In order for a proxy appointment made by means of CREST to be valid, the appropriate CREST message (a "CREST Proxy Instruction") must be properly authenticated in accordance with Euroclear UK & International Limited's (Euroclear) specifications and must contain the information required for such instructions, as described in the CREST Manual. The message must be transmitted so as to be received by the Company's agent (ID RA10) by 10.15 a.m. on 29 October 2025. For this purpose, the time of receipt will be taken to be the time (as determined by the timestamp applied to the message by the CREST applications host) from which the Company's agent is able to receive the message by enquiry to CREST in the manner prescribed by CREST.

──────

▶ **Work order 1**: Convert every line of the listing into a JSON list of strings, one string per line and no blank lines. Omit the pictures.

Dataset entries

──────

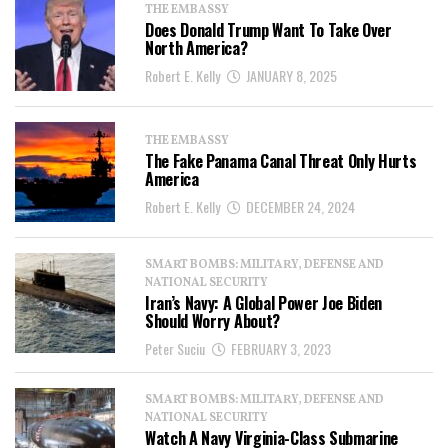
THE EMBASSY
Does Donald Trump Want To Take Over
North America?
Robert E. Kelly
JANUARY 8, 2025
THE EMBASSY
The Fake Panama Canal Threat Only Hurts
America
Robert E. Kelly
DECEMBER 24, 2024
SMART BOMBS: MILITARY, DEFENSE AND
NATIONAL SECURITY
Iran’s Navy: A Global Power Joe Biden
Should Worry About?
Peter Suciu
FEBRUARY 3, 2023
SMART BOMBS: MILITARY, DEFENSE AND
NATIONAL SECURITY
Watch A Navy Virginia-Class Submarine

──────

▶ **Work order 2**: Extend the passage on proxy appointments through CREST, picking up after its final sentence.

▶ **Answer area 1**:
[
  "THE EMBASSY",
  "Does Donald Trump Want To Take Over",
  "North America?",
  "Robert E. Kelly",
  "JANUARY 8, 2025",
  "THE EMBASSY",
  "The Fake Panama Canal Threat Only Hurts",
  "America",
  "Robert E. Kelly",
  "DECEMBER 24, 2024",
  "SMART BOMBS: MILITARY, DEFENSE AND",
  "NATIONAL SECURITY",
  "Iran’s Navy: A Global Power Joe Biden",
  "Should Worry About?",
  "Peter Suciu",
  "FEBRUARY 3, 2023",
  "SMART BOMBS: MILITARY, DEFENSE AND",
  "NATIONAL SECURITY",
  "Watch A Navy Virginia-Class Submarine"
]

▶ **Answer area 2**:
CREST members and, where applicable, their CREST sponsors or voting service providers should note that EUI does not make available special procedures in CREST for any particular messages. Normal system timings and limitations will therefore apply in relation to the input of CREST Proxy Instructions. It is the responsibility of the CREST member concerned to take (or, if the CREST member is a CREST personal member or sponsored member or has appointed a voting service provider(s), to procure that his CREST sponsor or voting service provider(s) take(s)) such action as shall be necessary to ensure that a message is transmitted by means of the CREST system by any particular time. In this connection, CREST members and, where applicable, their CREST sponsors or voting service providers are referred, in particular, to those sections of the CREST manual concerning practical limitations of the CREST system and timings. The Company may treat as invalid a CREST Proxy.

  1. Unless otherwise indicated on the Form of Proxy, CREST voting, Proxymity or any other electronic voting channel instruction, the proxy will vote as they think fit or, at their discretion, withhold from voting.